Ottney stated that he is running for the people of small towns like those of Scioto County.
“My goal, if elected, is to reinvest in our rural communities to give them the same resources and funding that are available to bigger cities throughout Ohio,” Ottney stated. “By taking less away from local governments, communities can lower their tax rate and increase services. Roads can be fixed, water can be cleaner. We can allow local communities to thrive by taking our hands out of their pockets. The state can find new ways to balance its budgets, like ending corporate tax breaks that unfairly burden the working families. It’s time our leaders worked for us.”
Ottney is a former writer and editor for the Portsmouth Daily Times and is now the Communications Coordinator at the South Central Ohio Educational Service Center (SCOESC). In this position, Ottney explained that he is able to promote educational programs and schools in the local area.
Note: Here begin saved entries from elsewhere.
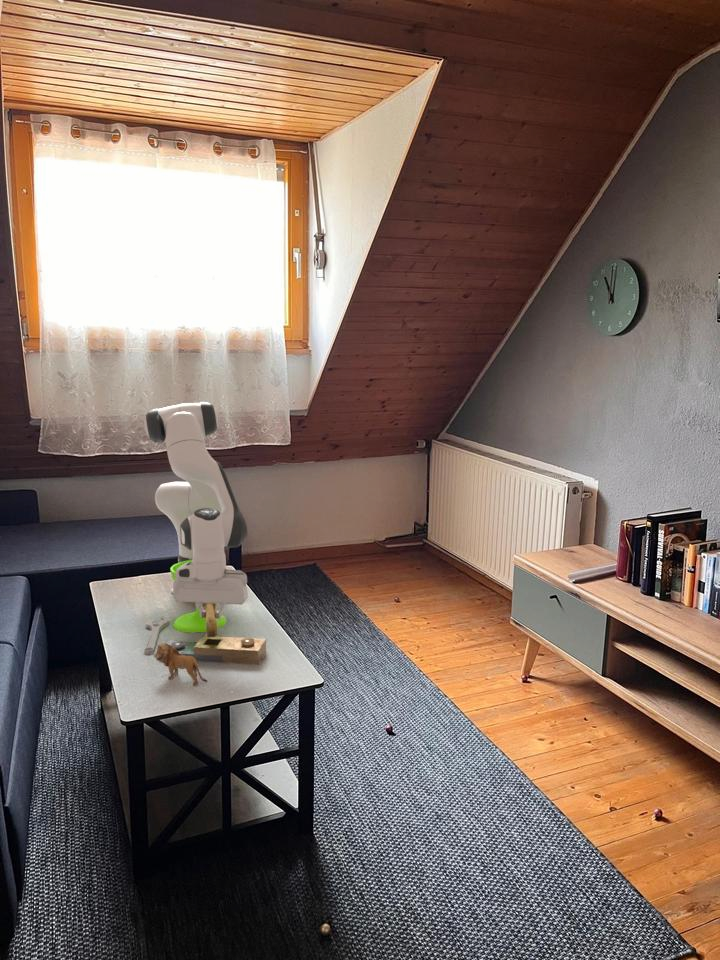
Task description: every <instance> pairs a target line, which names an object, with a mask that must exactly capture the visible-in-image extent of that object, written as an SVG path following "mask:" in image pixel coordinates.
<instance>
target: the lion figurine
mask: <svg viewBox="0 0 720 960" xmlns="http://www.w3.org/2000/svg"><path fill="white" fill-rule="evenodd" d="M156 647H157V648H156V652H155V654H154V655H153V657H154V658H155V660H156V661H157V662H158V661H159V662H160V663H162V664H163V666H165V667H167V668H168V672H169V674H170V676H168V677H167V679H168V680H169V681H170V680H173V679H174V678H175V676H177V675H179V669H180V670H186V672H187V674H188V675H189V677H190V678H191V679H192V680H193V683H192V685H193V687H196V686H198V684H199V681H198V677H199V678H200V680H201V681H202V682H203V683H208V679H205V678H204V677H202V674H201V672H200V670H199V669H200V668H199V665H198V661H197V660H196V659H195V658H194V657H193V656H184V655H181V654H180V653H179V652H178V651H177V650H176V649H175V648H174V647H173V646H171V645H168V644H167V643H163V642H162V643H160V644H158V645H157V644H156Z"/></svg>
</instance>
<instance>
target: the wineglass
mask: <svg viewBox="0 0 720 960" xmlns="http://www.w3.org/2000/svg"><path fill="white" fill-rule="evenodd" d="M188 562H192V560H188V561H183V562H180V563H178V562H177V563H174V564H173V565H172V566H171V567H170V574H171V577H172V579H173V581H174V580H175V579H176V578H177V577H176V575H175V571H176V570H177V569H178V568H179V567H180V566H181V565H183V564H185V563H188ZM226 623H227V619H226V618H225V616H224V615H223V616H222V618H221V619H218V618H217V630H218V629H220V628H222V627H223V626H225V625H224V624H226ZM173 628H174V629H175V630H177V631H179V632H181V633H182V632H183V633H187V632H201V633H206V632H205V631H206V618H200V612H199V610H198V609H197V607H196V606H195V611H193V612H188V613H185V614H182V615H180V616H179V617H177V618H176V619H175V620H174V621H173Z"/></svg>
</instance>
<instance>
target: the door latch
mask: <svg viewBox="0 0 720 960" xmlns="http://www.w3.org/2000/svg"><path fill="white" fill-rule="evenodd" d="M166 644H168V645H171V646H173V647H174V648H175V649H176V650H177V651H178V652H179V653H180V654H181V655H184V656H193V657H194V658H195V659H196V660H197V662H202V661H203V662H204V663H205V662H206V663H208V662H209V663H222V664H223V663H224V664H239V665H242V664H243V665H255V666H257V665H260V663H261V662H262V660H263V659H264V656H265V655H266V654H267V639H266V638H255V637H254V638H253V637H235V636H234V637H232V636H218V635H217V636H216V637H207V636H206V635H203V636H202V637H201V638H200V639H199V640H198V641H186V640H185V641H184V640H183V641H182V640H169V641H168V642H167V643H166Z"/></svg>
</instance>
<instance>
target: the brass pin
mask: <svg viewBox="0 0 720 960" xmlns="http://www.w3.org/2000/svg"><path fill="white" fill-rule="evenodd" d="M204 606H205V607H204V608H205V609H204V610H205V612H206V632H205V636H207V637H216V636H217V637H218V633H219V632H218V629H217V618H216V615H215V613H216V612H217V608H218V607H217V603H204Z"/></svg>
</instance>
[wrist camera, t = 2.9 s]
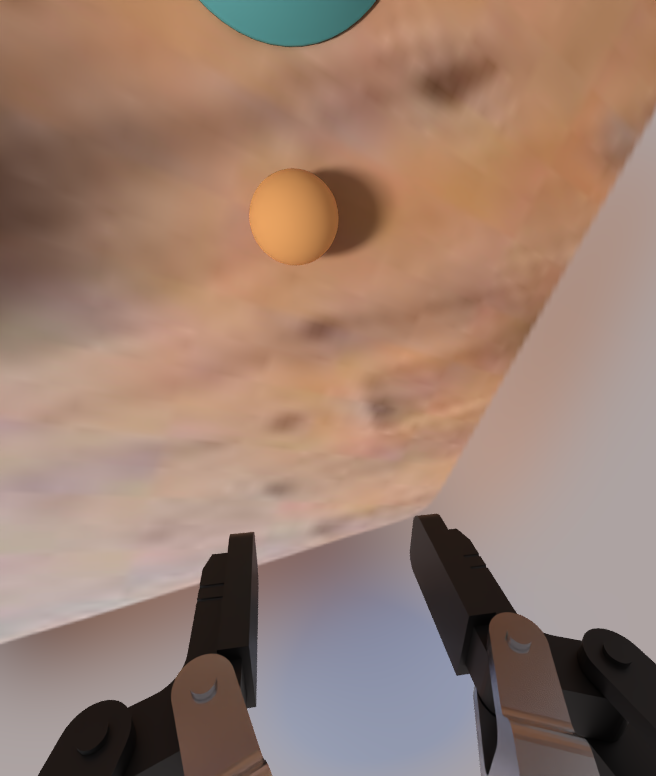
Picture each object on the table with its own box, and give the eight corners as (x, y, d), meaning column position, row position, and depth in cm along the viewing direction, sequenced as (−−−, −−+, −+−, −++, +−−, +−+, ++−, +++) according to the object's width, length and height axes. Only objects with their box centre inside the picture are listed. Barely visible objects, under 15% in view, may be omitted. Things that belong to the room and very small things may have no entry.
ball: (253, 261, 25) (251, 271, 21) (247, 172, 23) (243, 161, 19) (331, 260, 26) (345, 269, 21) (331, 173, 24) (347, 164, 19)
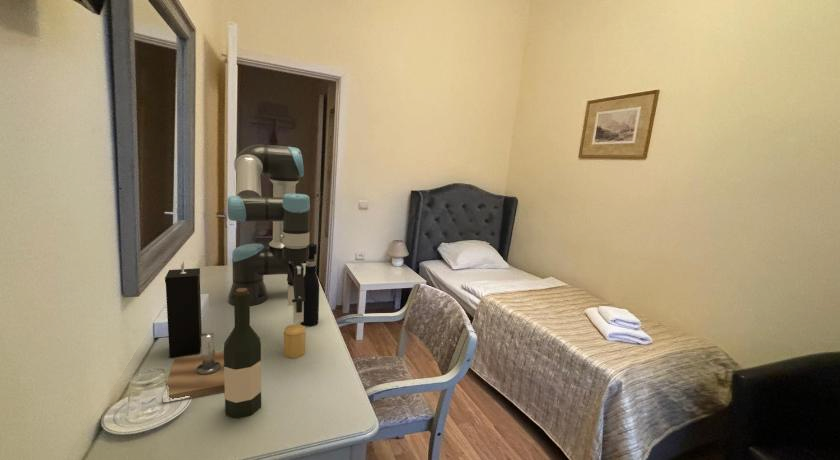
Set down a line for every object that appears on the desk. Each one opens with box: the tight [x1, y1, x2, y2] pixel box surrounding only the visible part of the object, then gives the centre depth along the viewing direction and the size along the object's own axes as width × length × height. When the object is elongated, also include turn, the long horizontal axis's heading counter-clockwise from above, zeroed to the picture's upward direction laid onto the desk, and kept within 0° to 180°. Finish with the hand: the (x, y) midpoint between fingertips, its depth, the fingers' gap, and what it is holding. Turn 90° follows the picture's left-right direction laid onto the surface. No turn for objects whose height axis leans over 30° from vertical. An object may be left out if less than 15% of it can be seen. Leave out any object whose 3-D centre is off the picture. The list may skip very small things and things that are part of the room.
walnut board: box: [166, 350, 225, 399], centre depth 98 cm, size 18×18×2 cm
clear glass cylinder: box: [197, 331, 221, 375], centre depth 97 cm, size 6×6×10 cm
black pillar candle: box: [164, 261, 203, 359], centre depth 107 cm, size 8×8×28 cm
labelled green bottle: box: [223, 288, 262, 420], centre depth 84 cm, size 8×8×30 cm
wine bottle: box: [300, 243, 320, 327], centre depth 131 cm, size 6×6×30 cm
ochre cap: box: [283, 324, 307, 359], centre depth 112 cm, size 6×6×8 cm
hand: (295, 313), depth 110 cm, fingers open, 13 cm apart
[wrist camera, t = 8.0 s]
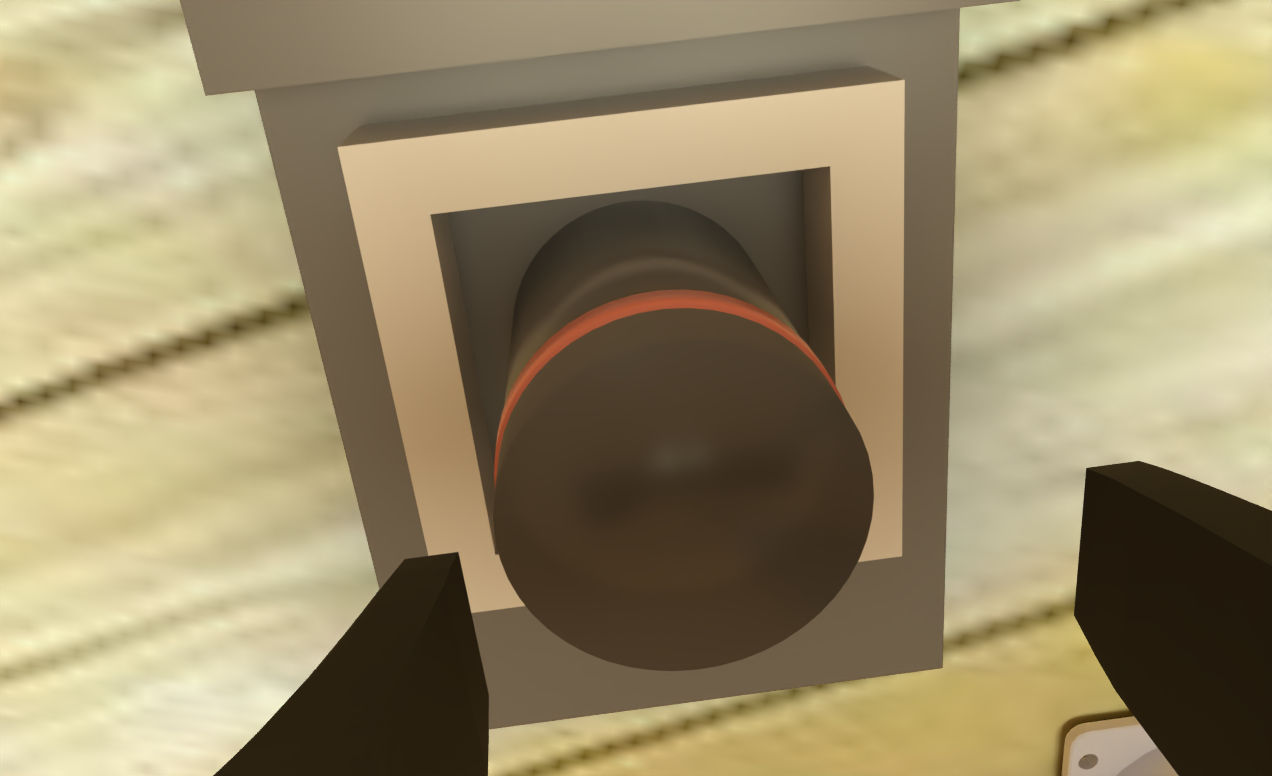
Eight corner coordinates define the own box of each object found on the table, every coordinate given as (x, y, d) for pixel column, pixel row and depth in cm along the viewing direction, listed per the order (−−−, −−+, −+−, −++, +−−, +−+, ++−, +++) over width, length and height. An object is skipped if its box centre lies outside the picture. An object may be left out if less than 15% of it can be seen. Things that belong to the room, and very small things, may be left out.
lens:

However, the candidate says that it is through his experience in local government that made him feel the drive to race to the Senate — specifically the State’s influence over funding to smaller localities.
“As a member of village council, I’ve seen how local, rural communities have struggled because of state legislators who have taken too much away from our local government funds to help balance their own state budget,” Ottney commented. “This leaves local communities unable to provide basic services to their residents. They can’t afford to hire enough police or firemen; they can’t afford to maintain their aging roads and infrastructure.”
On the local government level, Ottney explained that there are few viable solutions to the problem. Local governments, such as the Village of New Boston, City of Portsmouth and even Scioto County are then forced to cut services or increase local taxes.
“And there isn’t enough help from state grants and assistance programs either, because they’re all going to the bigger cities while rural communities continue to struggle,” Ottney stressed. “I’ve had enough of this, and I decided to run to help rural communities like ours keep those dollars at home.”
As a candidate for the 14th District, Ottney says his main focus is on local progress. He added that no matter what area leaders communicate, Scioto County community members still carry the weight of burdens facing their hometown.
“Improving our region is the most important thing we can do,” Ottney stated. “Everyone agrees we need help here, but then they also say the economy is doing so great. Which is it? Because both things can’t be true. If you want to know which one is, don’t listen to the politicians. Just drive around your community and see for yourself. See the vacant shops and crumbling buildings. Look at how many of your neighbors are on assistance programs. The economy might be great for some people and their stock portfolio, but it hasn’t trickled down to southern Ohio families. We deserve better.”
Much of this passion for assisting his neighbors come from his political past but says his career in journalism and communications also greatly impacts the type of leader he aspires to be.
“My experience in local government has given me an up-close look at the problem that rural communities face. I have stood up for our citizens, supported wage increases for our employees, and helped bring activities back to the village, such as our huge July 4th celebration,” Ottney explained. “Also, my background in journalism has engraved upon me a strong commitment to transparency, accountability, and public access. I was the first in our community to begin live-streaming public council meetings, and I’m glad to see other local elected bodies now doing the same. This is the kind of transparency and access you can expect from me in the Ohio Senate.”
Ottney is supported in his goals to reach the State by his family — wife Katie, son Chase and dog Hattie.